▸ Work task
The output is the lines below from the one with "nose: (442, 470)" through the one with "left knee: (747, 333)", both included, printed exactly and with no other line.

▸ Data supplied
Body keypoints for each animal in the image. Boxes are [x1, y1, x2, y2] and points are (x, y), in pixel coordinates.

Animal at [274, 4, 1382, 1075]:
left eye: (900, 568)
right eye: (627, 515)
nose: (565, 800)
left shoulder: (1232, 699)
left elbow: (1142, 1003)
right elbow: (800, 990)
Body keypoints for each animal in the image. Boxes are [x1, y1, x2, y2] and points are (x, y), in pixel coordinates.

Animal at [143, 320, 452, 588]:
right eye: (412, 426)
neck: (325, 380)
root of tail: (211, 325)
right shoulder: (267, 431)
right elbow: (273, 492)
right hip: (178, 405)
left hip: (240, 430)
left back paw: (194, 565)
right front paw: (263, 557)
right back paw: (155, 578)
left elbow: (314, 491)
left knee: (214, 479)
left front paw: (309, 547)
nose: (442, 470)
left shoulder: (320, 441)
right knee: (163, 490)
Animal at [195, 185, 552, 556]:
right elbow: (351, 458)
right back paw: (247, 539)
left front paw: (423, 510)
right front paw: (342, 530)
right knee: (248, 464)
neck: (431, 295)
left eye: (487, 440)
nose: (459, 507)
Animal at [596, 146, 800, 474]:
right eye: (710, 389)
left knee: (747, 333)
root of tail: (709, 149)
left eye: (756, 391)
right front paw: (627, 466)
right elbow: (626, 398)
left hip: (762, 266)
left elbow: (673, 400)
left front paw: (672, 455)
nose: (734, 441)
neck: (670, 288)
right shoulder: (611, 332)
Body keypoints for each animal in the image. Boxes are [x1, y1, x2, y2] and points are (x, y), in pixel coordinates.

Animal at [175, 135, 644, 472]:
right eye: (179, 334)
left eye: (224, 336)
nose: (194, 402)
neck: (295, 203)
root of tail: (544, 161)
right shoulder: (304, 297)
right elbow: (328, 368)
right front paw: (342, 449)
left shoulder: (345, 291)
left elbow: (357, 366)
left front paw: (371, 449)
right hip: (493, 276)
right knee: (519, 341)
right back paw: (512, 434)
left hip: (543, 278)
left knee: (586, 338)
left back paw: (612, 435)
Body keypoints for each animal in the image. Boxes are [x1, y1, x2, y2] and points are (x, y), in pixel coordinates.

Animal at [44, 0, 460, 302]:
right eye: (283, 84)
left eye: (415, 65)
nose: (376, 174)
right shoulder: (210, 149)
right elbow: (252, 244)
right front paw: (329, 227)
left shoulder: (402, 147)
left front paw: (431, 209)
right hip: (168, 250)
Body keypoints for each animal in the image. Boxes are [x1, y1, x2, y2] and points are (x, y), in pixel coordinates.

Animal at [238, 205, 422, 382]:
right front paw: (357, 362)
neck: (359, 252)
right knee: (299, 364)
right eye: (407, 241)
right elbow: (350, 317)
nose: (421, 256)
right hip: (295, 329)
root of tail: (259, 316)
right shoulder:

▸ Result
nose: (442, 470)
left shoulder: (320, 441)
right knee: (163, 490)
Animal at [195, 185, 552, 556]:
right elbow: (351, 458)
right back paw: (247, 539)
left front paw: (423, 510)
right front paw: (342, 530)
right knee: (248, 464)
neck: (431, 295)
left eye: (487, 440)
nose: (459, 507)
Animal at [596, 146, 800, 474]:
right eye: (710, 389)
left knee: (747, 333)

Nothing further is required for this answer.